In recent years, however, it has become apparent that equal access is not sufficient to guarantee universal participation at the farm. An open-door policy does not account for many of the more insidious, less visible structural and cultural barriers to access, especially for historically marginalized groups. Since our vision includes growing the next generation of BIPOC food producers in SF and beyond, we are working to course-correct the ways our policies, practices, and culture obstruct marginalized population participation. We hope that through our internal efforts, as well as that within our networks, land-based work in San Francisco will organize itself increasingly around principles of anti-racism and decolonialism.

FOAF’s long-term objective is to grow within San Francisco (and beyond) a culture of equity, reciprocity, and collective thriving — from the ground up. Or in Caruthers’s words: “Let’s love and support each other.”

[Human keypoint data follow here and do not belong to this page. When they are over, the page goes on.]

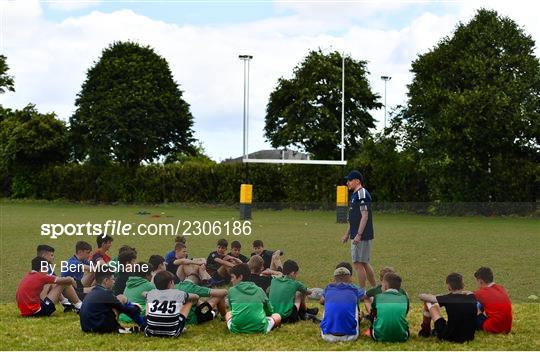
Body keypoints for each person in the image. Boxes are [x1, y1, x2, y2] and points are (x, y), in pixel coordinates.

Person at [79, 266, 145, 333]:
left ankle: (138, 326)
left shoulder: (93, 292)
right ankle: (143, 325)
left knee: (120, 298)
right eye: (113, 279)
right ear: (106, 281)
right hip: (99, 328)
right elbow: (124, 309)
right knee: (122, 301)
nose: (114, 282)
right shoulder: (106, 293)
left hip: (86, 327)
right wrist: (137, 308)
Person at [340, 170, 376, 289]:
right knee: (364, 262)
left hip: (362, 235)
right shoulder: (355, 194)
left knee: (358, 264)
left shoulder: (362, 194)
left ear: (357, 181)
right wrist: (347, 234)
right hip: (357, 233)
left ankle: (362, 292)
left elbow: (364, 215)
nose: (347, 183)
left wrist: (359, 234)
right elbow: (354, 218)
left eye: (350, 180)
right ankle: (375, 288)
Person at [418, 272, 477, 343]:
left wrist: (431, 296)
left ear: (449, 286)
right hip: (469, 336)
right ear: (463, 285)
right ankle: (426, 330)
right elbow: (468, 292)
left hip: (450, 336)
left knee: (429, 302)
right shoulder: (472, 297)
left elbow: (422, 296)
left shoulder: (448, 298)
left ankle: (425, 330)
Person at [16, 257, 83, 317]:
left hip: (25, 312)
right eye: (46, 268)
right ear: (42, 268)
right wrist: (71, 280)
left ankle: (67, 304)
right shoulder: (41, 277)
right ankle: (80, 306)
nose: (48, 271)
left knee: (52, 283)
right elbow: (65, 280)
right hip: (37, 312)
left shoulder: (28, 276)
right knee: (64, 283)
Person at [226, 264, 281, 334]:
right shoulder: (259, 290)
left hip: (237, 329)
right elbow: (269, 311)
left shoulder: (231, 291)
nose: (231, 280)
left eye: (232, 277)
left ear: (240, 277)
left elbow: (233, 311)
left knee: (228, 313)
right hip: (260, 328)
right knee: (277, 316)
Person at [145, 271, 199, 338]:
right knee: (189, 301)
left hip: (150, 332)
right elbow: (196, 296)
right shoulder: (179, 293)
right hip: (172, 332)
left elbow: (144, 294)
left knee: (148, 301)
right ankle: (178, 325)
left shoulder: (151, 293)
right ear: (170, 282)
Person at [320, 267, 365, 342]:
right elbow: (364, 296)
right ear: (350, 278)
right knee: (355, 305)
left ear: (334, 279)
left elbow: (321, 301)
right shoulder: (354, 289)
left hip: (327, 336)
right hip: (350, 336)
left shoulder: (328, 288)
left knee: (327, 304)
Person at [370, 273, 409, 342]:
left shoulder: (378, 297)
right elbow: (405, 314)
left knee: (374, 319)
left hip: (378, 336)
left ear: (385, 285)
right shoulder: (405, 298)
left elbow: (373, 313)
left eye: (381, 285)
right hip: (402, 337)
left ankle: (380, 330)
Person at [473, 266, 512, 334]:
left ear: (480, 281)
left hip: (493, 327)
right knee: (480, 303)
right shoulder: (501, 288)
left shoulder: (482, 292)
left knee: (471, 305)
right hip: (507, 327)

Earth is part and parcel of this vision. We are an organic eco-farm, meaning we organize our efforts as much around serving and protecting the natural world as we do around nourishing humanity; these two spheres are indistinguishable from one another. The health and thriving of the land is, as we see it, intimately linked to healthy, equitable relationships among humans. If humanity has a future on Earth, it will be because we shed our extractive capitalist paradigm and learned to live in right, balanced relationship with each other and the resources we (and all beings) rely on to live and thrive; that is to say, we must learn to treat each other, and Earth, and all of her creatures, with equal dignity and respect. Because many of us, especially urbanites, need places to get back into relationship with the sights, sounds, smells, and myriad gifts nature has to give, and we need places that teach us how to care for nature in return.